А вот в Евпатории (мы с отцом побывали и там) увидел совсем другого доктора.
Там жили друзья детства отца и тети — Газиевы. Они были караимы. Одного из Газиевых отец за глаза звал, вероятно, еще детской кличкой «Манюка». И перед поездкой в Крым я думал, что увижу там караибов[43] и их кровожадного вождя Манюку, встречи с которым, естественно, и побаивался, и желал. Манюка оказался Марком Ильичом — полным брюнетом, которого я запомнил почему-то в сандалиях на босу ногу и в сетке, с полотенцем через плечо, возвращающимся с купания.
Другой же Газиев — Владимир Ильич — был очень преуспевающим врачом — не знаю, какой специальности. Его дом в Евпатории был настоящей виллой — двухэтажный, с балконом, среди большого сада. Там царила полная брюнетка — его жена, властно командовавшая прислугой, а со мной приторно-ласковая при взрослых и холодно-презрительная без них.
У хозяина — ухватки делового человека, лысый череп, мохнатые черные брови и что-то неприятное в манерах. Во всяком случае, когда нас пригласили на его именины, где была «вся Евпатория», и отец приветствовал героя дня «армянской загадкой»: «Что такое: через четыре «Ы» пишется, под столом валяется? — «Ымыныннык!» — я почему-то удивился, что этот доктор может валяться под столом…
Как, однако, неполны бывают наши сведения не только в детском, но и в гораздо более солидном возрасте! И можно ли вполне доверять нашим непосредственным впечатлениям, можно ли сразу делать заключения даже в детстве?
Вот и о неприятном докторе Газиеве из Евпатории я потом узнал нечто неожиданное.
Тетя Лиза умерла соответственно своему характеру, доброму и деятельному. Она считала годы и месяцы до возвращения Нины, чтобы девочки — Нинины дочери — не остались одни. И дождалась. Нина вернулась сначала как отбывшая срок «наказания», но вскоре была реабилитирована полностью — настали все же лучшие времена.
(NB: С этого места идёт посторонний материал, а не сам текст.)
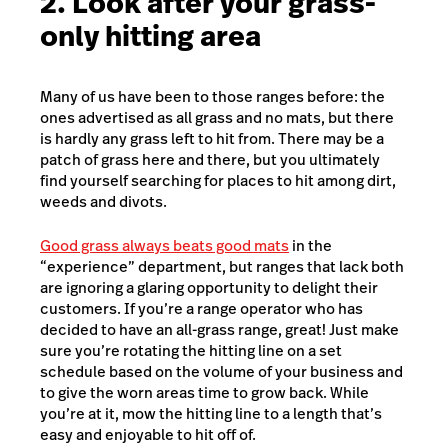
2. Look after your grass-
only hitting area
Many of us have been to those ranges before: the
ones advertised as all grass and no mats, but there
is hardly any grass left to hit from. There may be a
patch of grass here and there, but you ultimately
find yourself searching for places to hit among dirt,
weeds and divots.
Good grass always beats good mats
in the
“experience” department, but ranges that lack both
are ignoring a glaring opportunity to delight their
customers. If you’re a range operator who has
decided to have an all-grass range, great! Just make
sure you’re rotating the hitting line on a set
schedule based on the volume of your business and
to give the worn areas time to grow back. While
you’re at it, mow the hitting line to a length that’s
easy and enjoyable to hit off of.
Семья зажила по-другому, и нашей старой тете не нужно было ничего делать через силу. Однако она продолжала много работать по дому, в частности — топить печь, для чего другие заранее приготовляли дрова. И теперь тетя могла всласть, не торопясь, мыться по утрам, когда все уйдут на работу. Ах, это мытье — смолоду и до глубокой старости — одно из самых сильных пристрастий ее, может быть, отчасти — профессиональное. Она мылась тщательно и долго, словно на операцию, при всех условиях (вернее, невзирая на отсутствие условий), стоически вынося подтрунивания родственников. Помню, когда она живала у нас на даче, где и в июле бывает 8–10 градусов, все поражались, что семидесятилетняя старуха осенью моется до половины холодной колодезной водой.